=== What you should do ===
Could you filter the material and copy every line where the word "fold" occurs?
══════
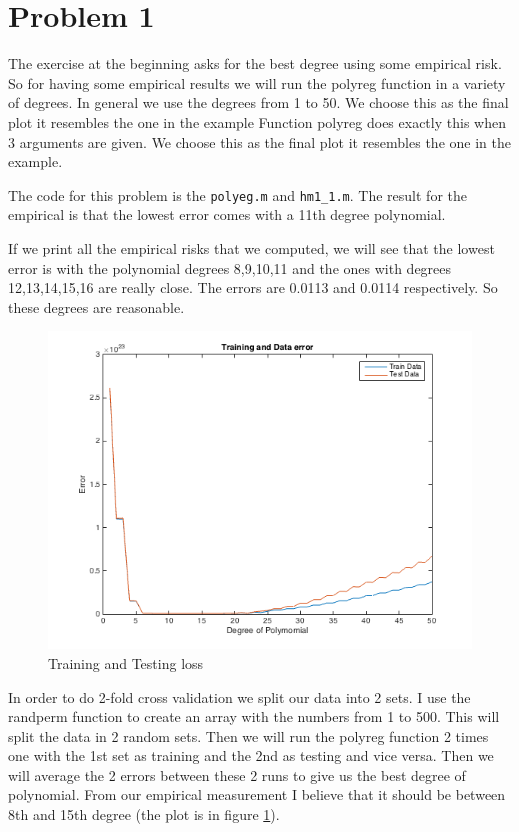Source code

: \section{Problem 1}

The exercise at the beginning asks for the best degree using some empirical risk. So for having some empirical results we will run the polyreg function in a variety of degrees. In general we use the degrees from 1 to 50. We choose this as the final plot it resembles the one in the example Function polyreg does exactly this when 3 arguments are given. We choose this as the final plot it resembles the one in the example.

The code for this problem is the \texttt{polyeg.m} and \texttt{hm1\_1.m}. The result for the empirical is that the lowest error comes with a 11th degree polynomial.

If we print all the empirical risks that we computed, we will see
that the lowest error is with the polynomial degrees 8,9,10,11
and the ones with degrees 12,13,14,15,16 are really close.
The errors are 0.0113 and 0.0114 respectively. So these degrees are reasonable.
\begin{figure}[!h]
{
    \includegraphics[width=\columnwidth]
    {figures/new.png}
    \caption{\footnotesize{\bf}Training and Testing loss}
    \label{fig:fold}
}
\end{figure}

In order to do 2-fold cross validation we split our data into 2 sets.
I use the randperm function to create an array with the numbers from
1 to 500. This will split the data in 2 random sets. Then we will 
run the polyreg function 2 times one with the 1st set as training and
the 2nd as testing and vice versa. Then we will average the 2 errors
between these 2 runs to give us the best degree of polynomial. From
our empirical measurement I believe that it should be between 8th and
15th degree (the plot is in figure \ref{fig:fold}).

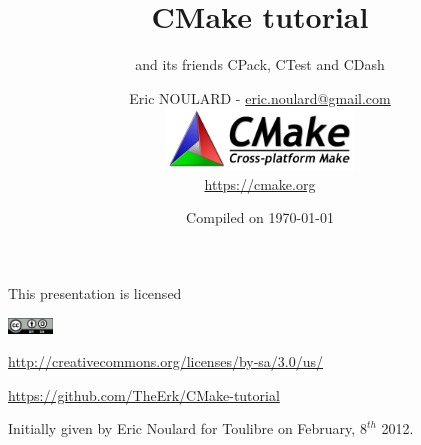 \documentclass[compress,slidestop,table
              ]
               {beamer}
\begin{document}


\title{CMake tutorial}
\subtitle{and its friends CPack, CTest and CDash}
\author[Eric NOULARD - \url{eric.noulard@gmail.com}]{Eric NOULARD - \url{eric.noulard@gmail.com}\\
        \includegraphics[width=5cm]{figures/CMake-logo-small}\\
        \url{https://cmake.org}}
\date{Compiled on \today}
\subject{Slides for CMake, CPack, CTest, CDash presentation. In english.}

\begin{frame}
\titlepage
\begin{center}
{\tiny
This presentation is licensed

\includegraphics[width=1.2cm]{figures/by-sa}

\url{http://creativecommons.org/licenses/by-sa/3.0/us/}

\url{https://github.com/TheErk/CMake-tutorial}

Initially given by Eric Noulard for Toulibre on February, $8^{th}$ 2012.
}
\end{center}
\end{frame}
\end{document}
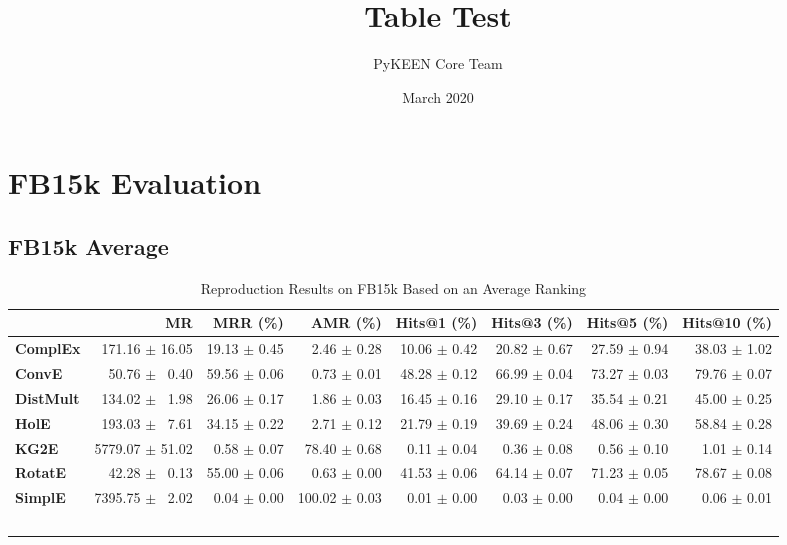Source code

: \documentclass[journal]{IEEEtran}
\title{Table Test}
\author{PyKEEN Core Team}
\date{March 2020}
\begin{document}
\section{FB15k Evaluation}
\subsection{FB15k Average}
\begin{table*}
    \caption{Reproduction Results on FB15k Based on an Average Ranking}
    \label{tab:fb15k_full_results_average_ranking}
    \centering
    \begin{tabular}{lrrrrrrr}
\toprule
{} &               MR &      MRR (\%) &       AMR (\%) &   Hits@1 (\%) &   Hits@3 (\%) &   Hits@5 (\%) &  Hits@10 (\%) \\
\midrule
\textbf{ComplEx } &  $\phantom{5}$171.16 $\pm$ 16.05 &  19.13 $\pm$ 0.45 &  $\phantom{5}$$\phantom{5}$2.46 $\pm$ 0.28 &  10.06 $\pm$ 0.42 &  20.82 $\pm$ 0.67 &  27.59 $\pm$ 0.94 &  38.03 $\pm$ 1.02 \\
\textbf{ConvE   } &  $\phantom{5}$$\phantom{5}$50.76 $\pm$ $\phantom{5}$0.40 &  59.56 $\pm$ 0.06 &  $\phantom{5}$$\phantom{5}$0.73 $\pm$ 0.01 &  48.28 $\pm$ 0.12 &  66.99 $\pm$ 0.04 &  73.27 $\pm$ 0.03 &  79.76 $\pm$ 0.07 \\
\textbf{DistMult} &  $\phantom{5}$134.02 $\pm$ $\phantom{5}$1.98 &  26.06 $\pm$ 0.17 &  $\phantom{5}$$\phantom{5}$1.86 $\pm$ 0.03 &  16.45 $\pm$ 0.16 &  29.10 $\pm$ 0.17 &  35.54 $\pm$ 0.21 &  45.00 $\pm$ 0.25 \\
\textbf{HolE    } &  $\phantom{5}$193.03 $\pm$ $\phantom{5}$7.61 &  34.15 $\pm$ 0.22 &  $\phantom{5}$$\phantom{5}$2.71 $\pm$ 0.12 &  21.79 $\pm$ 0.19 &  39.69 $\pm$ 0.24 &  48.06 $\pm$ 0.30 &  58.84 $\pm$ 0.28 \\
\textbf{KG2E    } &  5779.07 $\pm$ 51.02 &  $\phantom{5}$0.58 $\pm$ 0.07 &  $\phantom{5}$78.40 $\pm$ 0.68 &  $\phantom{5}$0.11 $\pm$ 0.04 &  $\phantom{5}$0.36 $\pm$ 0.08 &  $\phantom{5}$0.56 $\pm$ 0.10 &  $\phantom{5}$1.01 $\pm$ 0.14 \\
\textbf{RotatE  } &  $\phantom{5}$$\phantom{5}$42.28 $\pm$ $\phantom{5}$0.13 &  55.00 $\pm$ 0.06 &  $\phantom{5}$$\phantom{5}$0.63 $\pm$ 0.00 &  41.53 $\pm$ 0.06 &  64.14 $\pm$ 0.07 &  71.23 $\pm$ 0.05 &  78.67 $\pm$ 0.08 \\
\textbf{SimplE  } &  7395.75 $\pm$ $\phantom{5}$2.02 &  $\phantom{5}$0.04 $\pm$ 0.00 &  100.02 $\pm$ 0.03 &  $\phantom{5}$0.01 $\pm$ 0.00 &  $\phantom{5}$0.03 $\pm$ 0.00 &  $\phantom{5}$0.04 $\pm$ 0.00 &  $\phantom{5}$0.06 $\pm$ 0.01 \\
$$
\end{tabular}
\end{table*}
\end{document}
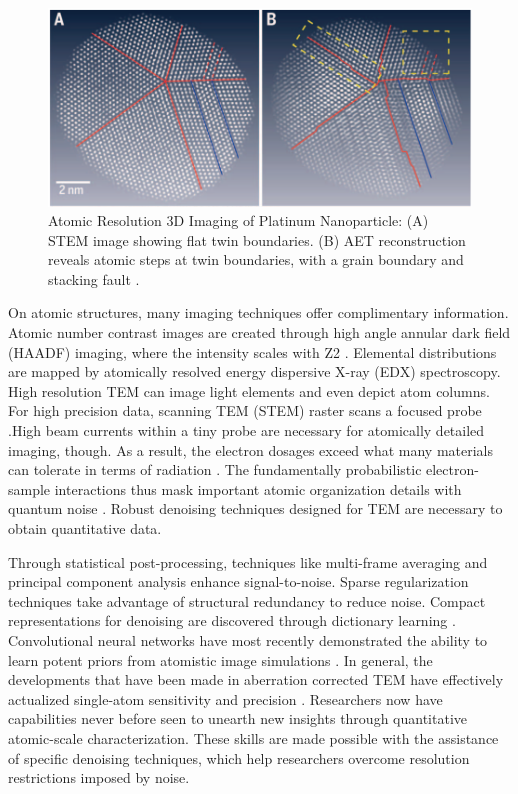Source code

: \vspace{5pt}

\begin{figure}[thbp]
    \centering
    \includegraphics[width=.8\textwidth]{img/Atomic Resolution.png}
    \caption{Atomic Resolution 3D Imaging of Platinum Nanoparticle: (A) STEM image showing flat twin boundaries. (B) AET reconstruction reveals atomic steps at twin boundaries, with a grain boundary and stacking fault \cite{Miao2016}.}\label{fig: Atomic Resolution comparative reconstruction}
\end{figure}

On atomic structures, many imaging techniques offer complimentary information. Atomic number contrast images are created through high angle annular dark field (HAADF) imaging, where the intensity scales with Z2 \cite{Miao2016}. Elemental distributions are mapped by atomically resolved energy dispersive X-ray (EDX) spectroscopy. High resolution TEM can image light elements and even depict atom columns. For high precision data, scanning TEM (STEM) raster scans a focused probe \cite{MacLaren2014}.High beam currents within a tiny probe are necessary for atomically detailed imaging, though. As a result, the electron dosages exceed what many materials can tolerate in terms of radiation \cite{Muller2009}. The fundamentally probabilistic electron-sample interactions thus mask important atomic organization details with quantum noise \cite{Linck2016}. Robust denoising techniques designed for TEM are necessary to obtain quantitative data.
\vspace{10pt}

Through statistical post-processing, techniques like multi-frame averaging \cite{MacLaren2014} and principal component analysis enhance signal-to-noise. Sparse regularization techniques take advantage of structural redundancy to reduce noise. Compact representations for denoising are discovered through dictionary learning \cite{Miao2016}. Convolutional neural networks have most recently demonstrated the ability to learn potent priors from atomistic image simulations \cite{Miao2016}. In general, the developments that have been made in aberration corrected TEM have effectively actualized single-atom sensitivity and precision \cite{Linck2016}. Researchers now have capabilities never before seen to unearth new insights through quantitative atomic-scale characterization. These skills are made possible with the assistance of specific denoising techniques, which help researchers overcome resolution restrictions imposed by noise.



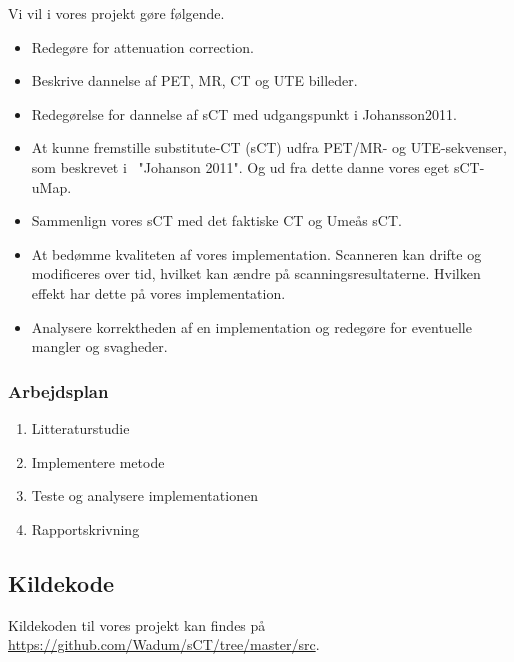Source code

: Vi vil i vores projekt gøre følgende.
\begin{itemize}
    \item Redegøre for attenuation correction.
    \item Beskrive dannelse af PET, MR, CT og UTE billeder.
    \item Redegørelse for dannelse af sCT med udgangspunkt i Johansson2011.
    \item At kunne fremstille substitute-CT (sCT) udfra PET/MR- og
        UTE-sekvenser,
        som beskrevet i ~"Johanson 2011". Og ud fra dette danne vores eget 
        sCT-uMap.
    \item Sammenlign vores sCT med det faktiske CT og Umeås sCT.
    \item At bedømme kvaliteten af vores implementation. 
Scanneren kan drifte og modificeres over tid, hvilket kan ændre på
scanningsresultaterne. Hvilken effekt har dette på vores implementation.
    \item Analysere korrektheden af en implementation og redegøre for
        eventuelle mangler og svagheder.
\end{itemize}

\subsubsection{Arbejdsplan}
\begin{enumerate}
    \item Litteraturstudie 
    \item Implementere metode
    \item Teste og analysere implementationen
    \item Rapportskrivning
\end{enumerate}

\begin{gantt}{5}{16}
    \begin{ganttitle}
    \end{ganttitle}
\end{gantt}

\newpage

\subsection{Kildekode}

Kildekoden til vores projekt kan findes på \url{https://github.com/Wadum/sCT/tree/master/src}.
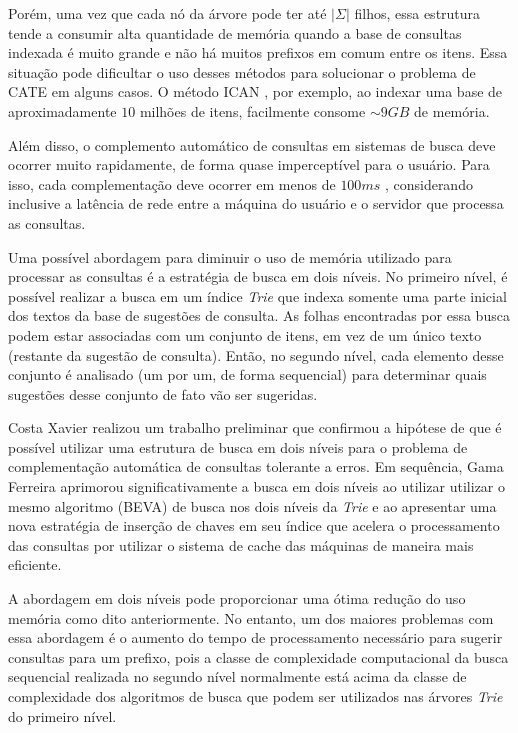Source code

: Porém, uma vez que cada nó da árvore pode ter até $|\Sigma|$ filhos, essa estrutura tende a consumir alta quantidade de memória quando a base de consultas indexada é muito grande e não há muitos prefixos em comum entre os itens. Essa situação pode dificultar o uso desses métodos para solucionar o problema de CATE em alguns casos. O método ICAN \citep{ji2009efficient}, por exemplo, ao indexar uma base de aproximadamente $10$ milhões de itens, facilmente consome $\sim9GB$ de memória. 

Além disso, o complemento automático de consultas em sistemas de busca deve ocorrer muito rapidamente, de forma quase imperceptível para o usuário. Para isso, cada complementação deve ocorrer em menos de $100ms$ \citep{ji2009efficient}, considerando inclusive a latência de rede entre a máquina do usuário e o servidor que processa as consultas.

Uma possível abordagem para diminuir o uso de memória utilizado para processar as consultas é a estratégia de busca em dois níveis. No primeiro nível, é possível realizar a busca em um índice \textit{Trie} que indexa somente uma parte inicial dos textos da base de sugestões de consulta. As folhas encontradas por essa busca podem estar associadas com um conjunto de itens, em vez de um único texto (restante da sugestão de consulta). Então, no segundo nível, cada elemento desse conjunto é analisado (um por um, de forma sequencial) para determinar quais sugestões desse conjunto de fato vão ser sugeridas. 

Costa Xavier \citep{xavier2019} realizou um trabalho preliminar que confirmou a hipótese de que é possível utilizar uma estrutura de busca em dois níveis para o problema de complementação automática de consultas tolerante a erros. Em sequência, Gama Ferreira \citep{berg2020} aprimorou significativamente a busca em dois níveis ao utilizar utilizar o mesmo algoritmo (BEVA) de busca nos dois níveis da \textit{Trie} e ao apresentar uma nova estratégia de inserção de chaves em seu índice que acelera o processamento das consultas por utilizar o sistema de cache das máquinas de maneira mais eficiente. %

A abordagem em dois níveis pode proporcionar uma ótima redução do uso memória como dito anteriormente. No entanto, um dos maiores problemas com essa abordagem é o aumento do tempo de processamento necessário para sugerir consultas para um prefixo, pois a classe de complexidade computacional da busca sequencial realizada no segundo nível normalmente está acima da classe de complexidade dos algoritmos de busca que podem ser utilizados nas árvores \textit{Trie} do primeiro nível.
══════
=== Task output ===
    \label{fig:fold}
In order to do 2-fold cross validation we split our data into 2 sets.
15th degree (the plot is in figure \ref{fig:fold}).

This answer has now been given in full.